Il Messaggero, 19 ottobre 2022
Fare musica con la tecnologia spaziale
Jean-Michel Jarre, 74 anni, non compone musica di facile ascolto, ma vanta un sacco di primati «commerciali». Ha venduto oltre 80 milioni di album e il suo disco più famoso, Oxygène, ha totalizzato 12 milioni di copie solo in Francia, diventando il più venduto di sempre nel Paese. La sua musica sperimentale e ferocemente elettronica ha sbancato anche in Cina (Oxygène e il successivo Équinoxe furono i primi dischi occidentali a essere trasmessi dalla radio cinese) e con concerti megagalattici persino sulla Piazza Rossa di Mosca. Ora Jarre torna con Oxymore, disco particolarissimo per le tecniche innovative utilizzate, ovvero inciso in versione binaurale multicanale in 3D.
Ci spieghi questa cosa così complessa.
«Il disco è un omaggio al compositore Pierre Henry che è stato un mio maestro. Negli anni ’40 teorizzava l’ascolto immersivo e spaziale. Questo suono rivoluziona il modo in cui la musica viene composta e suonata collocando i suoni nello spazio a 360 gradi e può connettersi virtualmente con tutti grazie a delle cuffie».
La tecnologia avanza...
«Sì, se tecnologia vuol dire progresso, integrazione, comunicazione. Questo disco non è stato pensato per un ascolto stereo, ma è il prodotto di una tecnologia spaziale. Lo stereo è un’invenzione umana, questa tecnologia aprirà la strada a nuove generazioni di compositori».
Cos’è oggi la musica elettronica?
«Tanti pensano che derivi dall’America degli anni ’80, però la musica non è fatta di note, ma di suoni.
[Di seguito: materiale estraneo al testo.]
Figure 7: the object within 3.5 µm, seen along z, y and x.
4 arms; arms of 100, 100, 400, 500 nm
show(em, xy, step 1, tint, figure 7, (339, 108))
Negli anni ’40 in Francia c’era il movimento della Musica Concreta e addirittura nel 1910 in Italia c’era Luigi Russo che sperimentava nuovi strumenti. La musica elettronica non è apparentata col blues o col jazz e neppure con il pop, ma con la musica classica, anche se io spesso mi muovo all’interno della cultura pop. Ogni epoca ha le sue regole; negli anni ’60 Elvis si muoveva tra 45 giri, jukebox e concerti, io mi muovo secondo altre regole».
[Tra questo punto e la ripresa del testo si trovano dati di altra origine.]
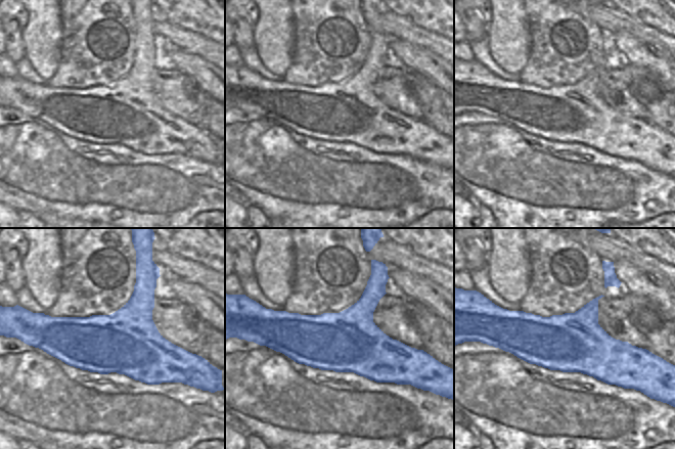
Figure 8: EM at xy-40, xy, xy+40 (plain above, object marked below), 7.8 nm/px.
skip()
runs along (46, 93), (112, 102), (166, 131) in figure 7; one cell here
Lei ha creato la città musicale-virtuale di Oxyville...
«Sì, è un luogo dove posso sperimentare e tenere concerti in luoghi dove non appaio fisicamente e fare altri esperimenti».
Cultura e musica possono aiutare una società così in crisi?
«Con i loro messaggi lo possono fare. Senza cultura la società si estingue, la cultura è una parte fondamentale della società. Anche libri e film sono realtà virtuale perché uno ci si tuffa e incontra nuove esperienze e nuovi personaggi».
Al contrario di suo padre, lei si è dedicato poco al cinema, scrivendo una sola colonna sonora.
«La musica è il mio film personale, e poi forse non ho trovato la mia controparte adatta, come fecero Rota e Fellini. Fellini prima di morire mi disse ho fatto tanti film ma faccio sempre la stessa cosa che continua a crescere. Così hanno fatto anche i Beatles o i Pink Floyd. Per un artista la musica è l’opera della vita, e io voglio contribuire con la realtà virtuale».